GOES-R Satellite Proving Ground Activities at SPoRTThe NASA Short-term Prediction Research and Transition (SPoRT) Program is poised to contribute to the multi-agency GOES-R Proving Ground effort. NASA/SPoRT is co-located with the Huntsville, AL NWS Weather Forecast Office (WFO), the Earth System Science Center of the University of Alabama in Huntsville, and key members of the Algorithm Working Group (AWG) for the Geostationary Lightning Mapper (GLM). SPoRT has an active partnership with not only the Huntsville WFO, but many of the NWS WFOs in the Southern Region, including many coastal locations. Unique NASA Earth Observing System (EOS) products and research are transitioned to these partners in a test-bed mode in order to determine their value and assess user application for a specific forecast need. These include products from MODIS & AMSR-E as well as capabilities related to local modeling and data assimilation. This approach will be extended to GOES-R ABI proxy data sets provided by the specific AWGs and the Proving Ground Team with emphasis on forecast problems of the Southern Region WFOs. One of the more significant roles that SPoRT can fill in the GOES-R Proving Ground is related to its partnerships and work to transition the use of total lightning data into operations. Four WFOs (Huntsville, Birmingham, Nashville, and Morristown) are receiving total lightning data into their AWIPS. NASA/SPoRT in collaboration with the AWG and other local lightning experts are looking to improve the use of total lightning data in the next generation of AWIPS software and to assist in Risk Reduction efforts by transitioning and evaluating the use of a GLM proxy data set to end users. In a similar manner, SPoRT's work continues to identify where new NASA & NOAA data, such as that from the NPOESS Preparatory Project (NPP) and other partners, match existing forecast needs; and if these warrant operational consideration through the Service Oriented Architecture anticipated with AWIPS II.

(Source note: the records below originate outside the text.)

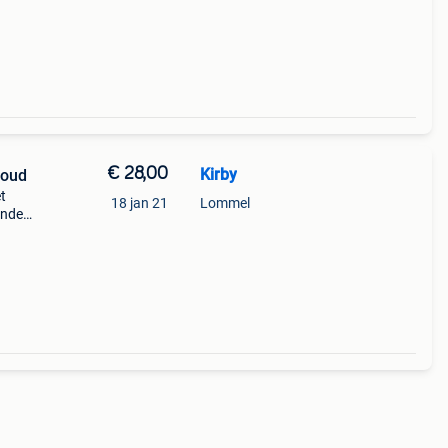
€ 28,00
Kirby
goud
t
18 jan 21
Lommel
anden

SPoRT Total Lightning Data in AWIPS
The total lightning source density (upper left) shows a large value (circled in white). Compared to the previous 2-minute plot, this is a significant increase in lightning activity referred to as a "lightning jump". This same location corresponds to an area of large VIL (lower left) within a line of strong reflectivity (0.5 degree tilt in upper right, 1.5 degree tilt in lower right). Notice that other areas of large VIL do not have a lightning jump and that the reflectivity values are fairly contiguous. With the total lightning data it becomes more apparent where the strongest updraft is located and where the greatest potential for severe weather is likely to occur.
SPoRT MODIS Sea Surface Temperature composite
One of the limitations of the MODIS Sea Surface Temperature product is that clouds often obscure a complete view of the land or ocean surface over a particular geographic region. Therefore, the SPoRT Center creates composite sea surface temperature (Haines et al. 2007) images from the standard MODIS Sea Surface Temperature provided by the University of South Florida. The SPoRT algorithm creates a detailed and spatially continuous sea surface temperature field that simultaneously minimizes cloud contamination and latency effects. This product has been used in support of real-time data assimilation and diagnostic studies for several coastal National Weather Service partners.